De nouveau, le trouble gagna le rang des Anciens. Gabrielle avait touché la corde sensible : les Anciens se refusaient d’intervenir dans la destinée d’un seul et unique peuple, par peur des conséquences d’un tel acte. Mais quel poids avait une telle loi lorsqu’il s’agissait de l’avenir d’une galaxie ? De plus, les paroles de Gabrielle sous-entendaient, rappelaient une erreur qui avait failli s’avérer fatale pour les Anciens : les wraiths… En refusant de corriger une erreur qu’ils avaient commises en introduisant la vie sur l’une des planètes de Pégasus, ils avaient subi les contrecoups de leurs actes. N’était-ce pas ce qui se passait avec les Oriis ?!
« Pour accéder à votre requête, il nous faudrait connaître l’avis de chaque peuple concerné. Une Commission extraordinaire sera donc créée dans ce but, tel l’a décidé le Haut Conseil des Anciens. Cette Commission devra réunir les représentants de chaque grand peuple de la galaxie menacée.
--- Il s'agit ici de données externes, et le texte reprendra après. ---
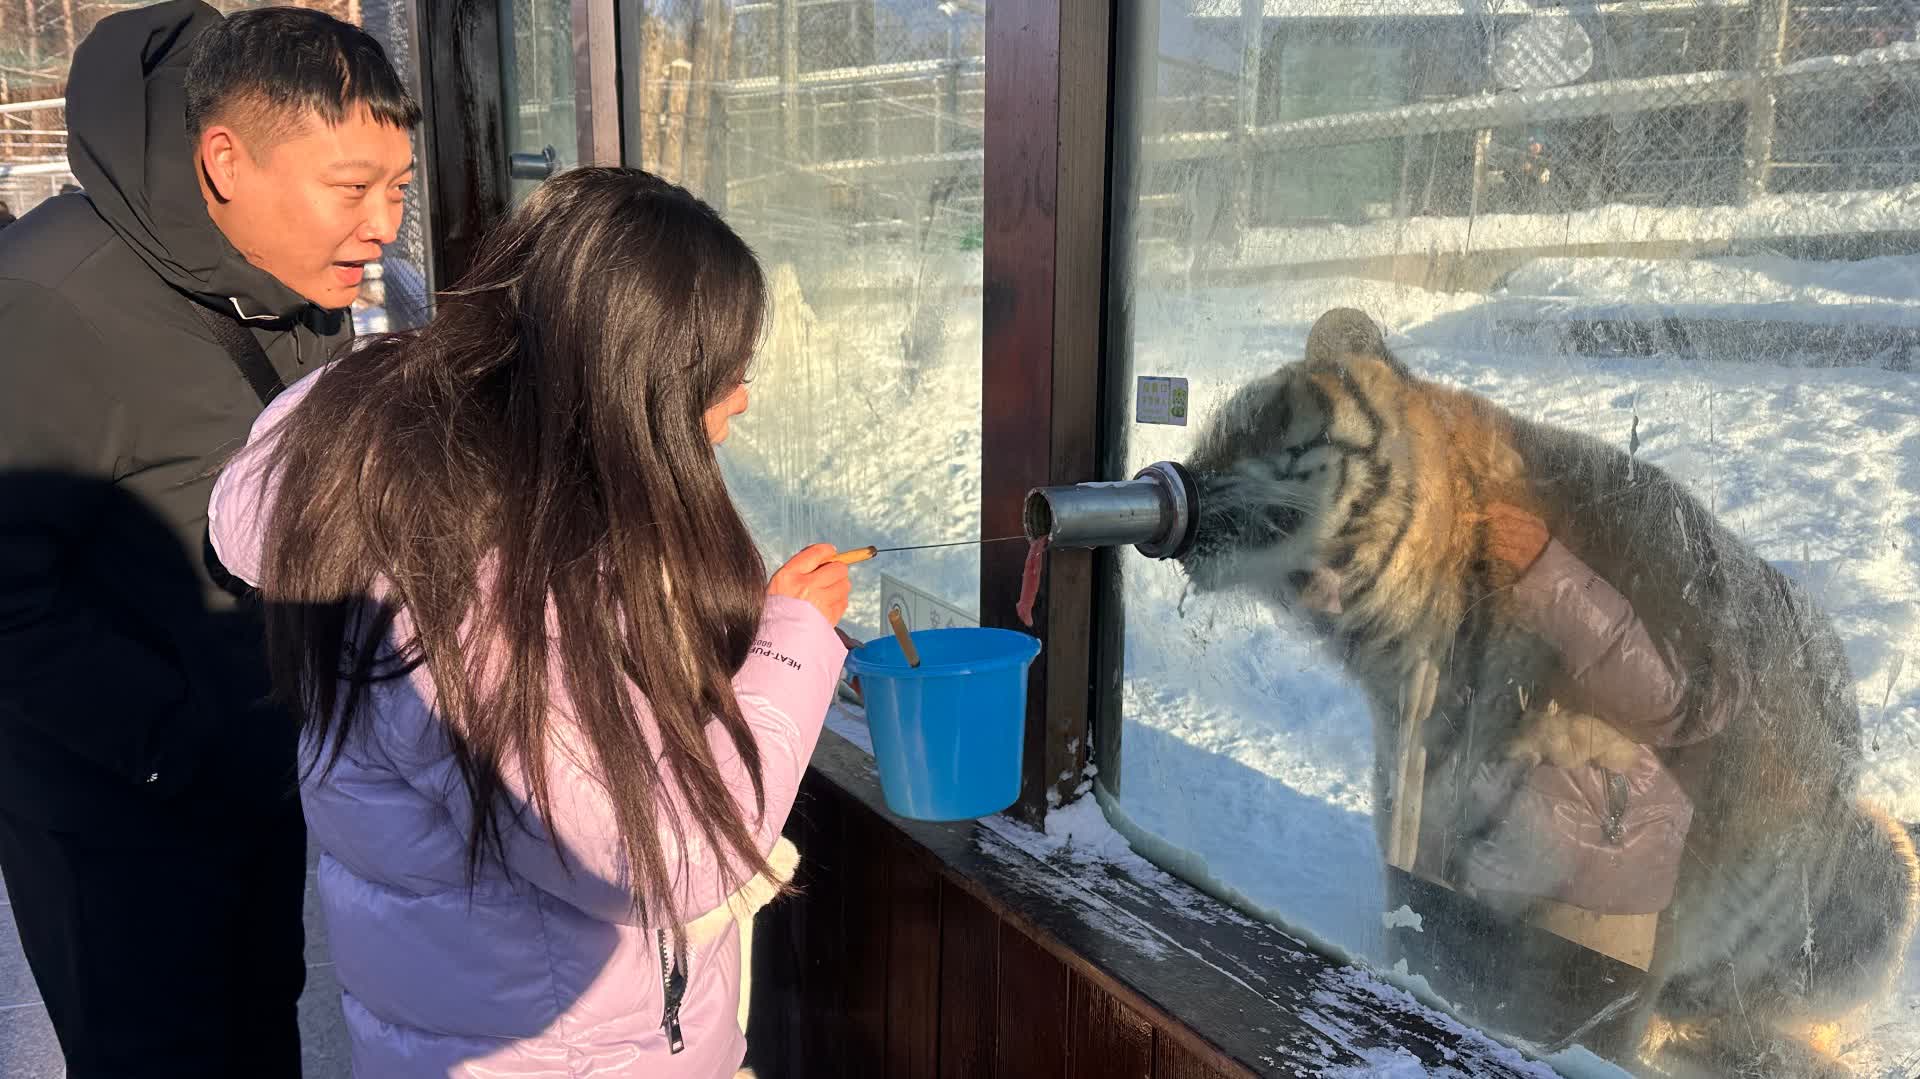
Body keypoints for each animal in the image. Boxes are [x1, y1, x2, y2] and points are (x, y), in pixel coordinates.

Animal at [1175, 307, 1920, 1076]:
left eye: (1263, 427)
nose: (1168, 475)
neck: (1406, 648)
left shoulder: (1603, 923)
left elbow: (1575, 1020)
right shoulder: (1429, 872)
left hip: (1877, 866)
- Je vous remercie. Je me soumettrais donc à vos lois.
- Cette Commission extraordinaire devra être organisée sur la cité d’Atlantis, et aura lieu d’ici trente-trois jours terrestres. D’ici là, Daniel Jackson et vous, Gabrielle, serez chargés de trouver et de rassembler chacun des représentants. Chaya vous secondera, et s’assurera du strict respect de nos lois. Vous devrez également créer une délégation humaine, choisie parmi l’ensemble des peuples humains de la galaxie, afin d’être certains du choix et de l’avis de chacun. Une délégation Ancienne sera également créée, afin d’assister et de présider cette assemblée. Durant cette Commission, vous n’aurez pas le droit d’intervenir, à aucun moment, est-ce clair ? Vous pourrez observer, rien de plus. »
Gabrielle se contenta d’acquiescer. Elle avait vu, écouté, appris et enseigné.